The competition for the jobs is brutal, and there are some pretty fantastic candidates out there competing for a relatively small number of positions. Consequently, when interviewing for a job, you need to be fully prepared and engaged in the position, firm and process. Without this focus, there is almost no chance that you will secure the position. That is, unless you are a professionally trained actor.
 
The other day, I was preparing a candidate for an interview. The firm with which he was interviewing was a great one: strong reputation with solid work and a collegial atmosphere. The position, on the other hand, was not a perfect fit for him. This candidate began his career in commercial litigation, and after four years of practice moved into white collar crime before being laid off for economic reasons. The current position was for a commercial litigation associate, and while my candidate had the requisite skills and experience (and expressed interest in applying to the job), I was having a hard time preparing him for the interview. It seemed like he had a dull, almost apathetic response for every question I asked him, after which he’d say something like “in the interview, I’ll be more enthusiastic,” a statement I have learned not to trust.

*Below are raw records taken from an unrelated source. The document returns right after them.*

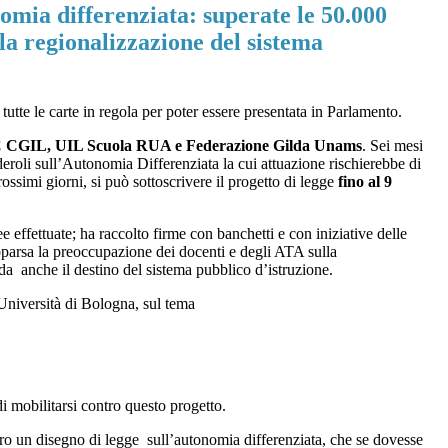
mia differenziata: superate le 50.000
la regionalizzazione del sistema
 tutte le carte in regola per poter essere presentata in Parlamento.
 CGIL, UIL Scuola RUA e Federazione Gilda Unams
. Sei mesi
deroli sull’Autonomia Differenziata la cui attuazione rischierebbe di
ossimi giorni, si può sottoscrivere il progetto di legge
fino al 9
e effettuate; ha raccolto firme con banchetti e con iniziative delle
apparsa la preoccupazione dei docenti e degli ATA sulla
da anche il destino del sistema pubblico d’istruzione.
’Università di Bologna, sul tema
i mobilitarsi contro questo progetto.
tro un disegno di legge sull’autonomia differenziata, che se dovesse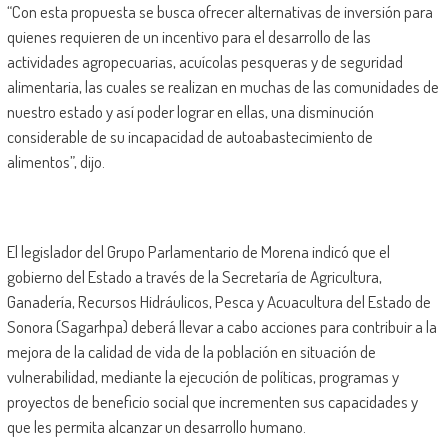
“Con esta propuesta se busca ofrecer alternativas de inversión para
quienes requieren de un incentivo para el desarrollo de las
actividades agropecuarias, acuícolas pesqueras y de seguridad
alimentaria, las cuales se realizan en muchas de las comunidades de
nuestro estado y así poder lograr en ellas, una disminución
considerable de su incapacidad de autoabastecimiento de
alimentos”, dijo.
El legislador del Grupo Parlamentario de Morena indicó que el
gobierno del Estado a través de la Secretaría de Agricultura,
Ganadería, Recursos Hidráulicos, Pesca y Acuacultura del Estado de
Sonora (Sagarhpa) deberá llevar a cabo acciones para contribuir a la
mejora de la calidad de vida de la población en situación de
vulnerabilidad, mediante la ejecución de políticas, programas y
proyectos de beneficio social que incrementen sus capacidades y
que les permita alcanzar un desarrollo humano.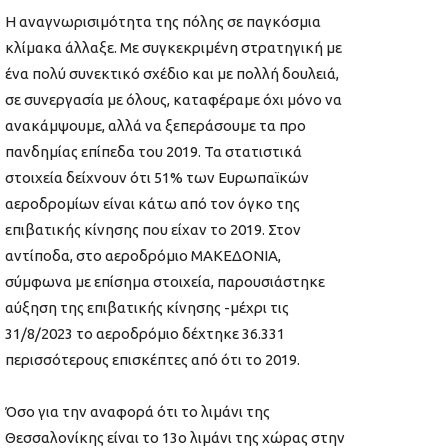
Η αναγνωρισιμότητα της πόλης σε παγκόσμια
κλίμακα άλλαξε. Με συγκεκριμένη στρατηγική με
ένα πολύ συνεκτικό σχέδιο και με πολλή δουλειά,
σε συνεργασία με όλους, καταφέραμε όχι μόνο να
ανακάμψουμε, αλλά να ξεπεράσουμε τα προ
πανδημίας επίπεδα του 2019. Τα στατιστικά
στοιχεία δείχνουν ότι 51% των Ευρωπαϊκών
αεροδρομίων είναι κάτω από τον όγκο της
επιβατικής κίνησης που είχαν το 2019. Στον
αντίποδα, στο αεροδρόμιο ΜΑΚΕΔΟΝΙΑ,
σύμφωνα με επίσημα στοιχεία, παρουσιάστηκε
αύξηση της επιβατικής κίνησης -μέχρι τις
31/8/2023 το αεροδρόμιο δέχτηκε 36.331
περισσότερους επισκέπτες από ότι το 2019.
Όσο για την αναφορά ότι το λιμάνι της
Θεσσαλονίκης είναι το 13ο λιμάνι της χώρας στην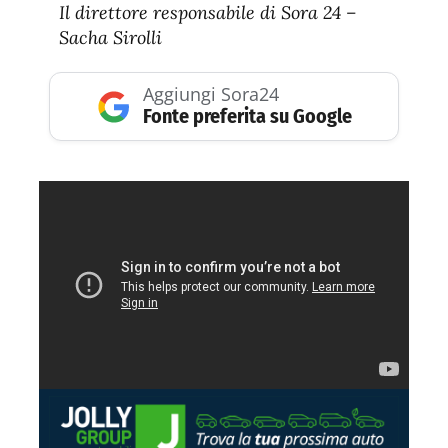
Il direttore responsabile di Sora 24 –
Sacha Sirolli
Aggiungi Sora24
Fonte preferita su Google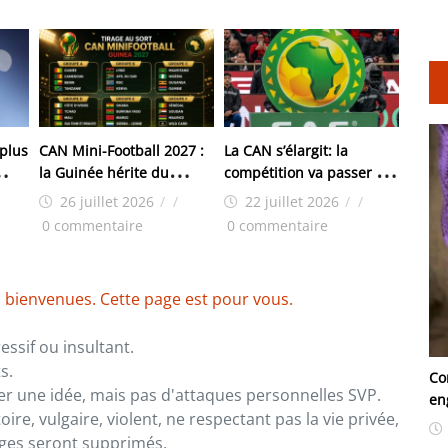
 plus
CAN Mini-Football 2027 :
La CAN s’élargit: la
la Guinée hérite du
compétition va passer de
groupe A, les grandes
24 à 28 equipes
26 juillet 2026
/
/
22 juillet 2026
/
/
résolutions de la
0 commentaire
0 commentaire
rencontre de Conakry
 bienvenues. Cette page est pour vous.
ssif ou insultant.
s.
Co
er une idée, mais pas d'attaques personnelles SVP.
en
re, vulgaire, violent, ne respectant pas la vie privée,
sages seront supprimés.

After a few minutes of this painful question and answer session, I finally stopped and said something like “why are we wasting your time and mine on this interview if it’s clear that you don’t want the job?” To which he replied “because I don’t have a job and I need one.”

I get it. When unemployed, it is best to keep an open mind and apply for positions even if they do not appear to be the exact fit. But, needing a job, without other reasons, does not qualify as a good enough reason for wanting the position. If a candidate is going to bother with this process (especially if he is using a recruiter), he should be interested in enough to be able to sincerely state why he wants the job and why he would be the best choice for the position. My candidate was expecting to rely on his acting skills for the interview and planned to throw out a couple of generic reasons for wanting the position.

Simply put, his plan was a recipe for failure. In order to have any chance of getting a callback interview, my candidate needed to have some sincere reasons for wanting the job. So, I spent the next half hour breaking apart the job, the firm and the opportunity in order to help him to see that there were things about the job that were very attractive to him. There was tremendous opportunity for growth and business development, and the firm did a little white collar crime, so there was hope that in the future, my candidate might be able to partake in that work. By the end of the prep session, my candidate could actually answer the questions I posed with a little bit of sincerity, energy and (almost) excitement.